## Task inputs
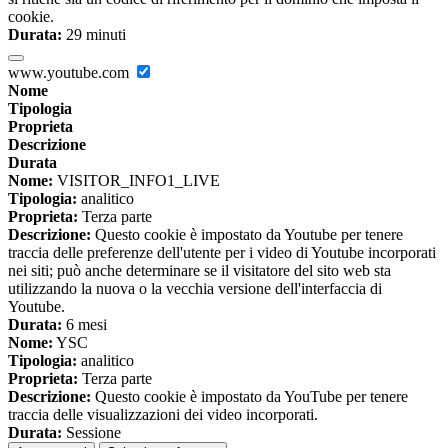
cookie.
Durata:
29 minuti
www.youtube.com
Nome
Tipologia
Proprieta
Descrizione
Durata
Nome:
VISITOR_INFO1_LIVE
Tipologia:
analitico
Proprieta:
Terza parte
Descrizione:
Questo cookie è impostato da Youtube per tenere
traccia delle preferenze dell'utente per i video di Youtube incorporati
nei siti; può anche determinare se il visitatore del sito web sta
utilizzando la nuova o la vecchia versione dell'interfaccia di
Youtube.
Durata:
6 mesi
Nome:
YSC
Tipologia:
analitico
Proprieta:
Terza parte
Descrizione:
Questo cookie è impostato da YouTube per tenere
traccia delle visualizzazioni dei video incorporati.
Durata:
Sessione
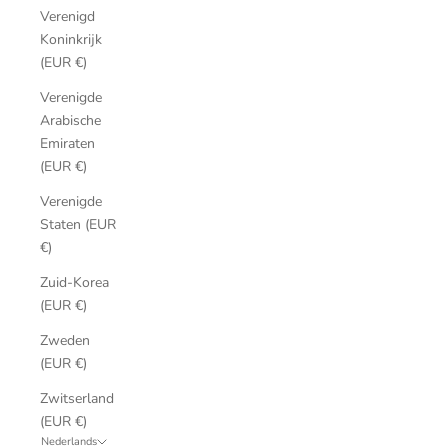
Verenigd
Koninkrijk
(EUR €)
Verenigde
Arabische
Emiraten
(EUR €)
Verenigde
Staten (EUR
€)
Zuid-Korea
(EUR €)
Zweden
(EUR €)
Zwitserland
(EUR €)
Nederlands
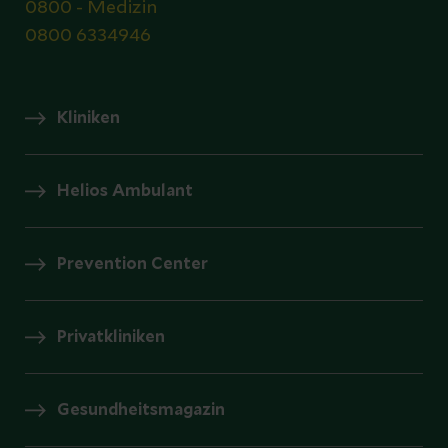
0800 - Medizin
0800 6334946
Kliniken
Helios Ambulant
Prevention Center
Privatkliniken
Gesundheitsmagazin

## Problem description
Please reproduce every line of text from all the items above, leaving out the pictures.

## Result of this task
cookie.
Durata:
29 minuti
www.youtube.com
Nome
Tipologia
Proprieta
Descrizione
Durata
Nome:
VISITOR_INFO1_LIVE
Tipologia:
analitico
Proprieta:
Terza parte
Descrizione:
Questo cookie è impostato da Youtube per tenere
traccia delle preferenze dell'utente per i video di Youtube incorporati
nei siti; può anche determinare se il visitatore del sito web sta
utilizzando la nuova o la vecchia versione dell'interfaccia di
Youtube.
Durata:
6 mesi
Nome:
YSC
Tipologia:
analitico
Proprieta:
Terza parte
Descrizione:
Questo cookie è impostato da YouTube per tenere
traccia delle visualizzazioni dei video incorporati.
Durata:
Sessione
Verenigd
Koninkrijk
(EUR €)
Verenigde
Arabische
Emiraten
(EUR €)
Verenigde
Staten (EUR
€)
Zuid-Korea
(EUR €)
Zweden
(EUR €)
Zwitserland
(EUR €)
Nederlands
0800 - Medizin
0800 6334946
Kliniken
Helios Ambulant
Prevention Center
Privatkliniken
Gesundheitsmagazin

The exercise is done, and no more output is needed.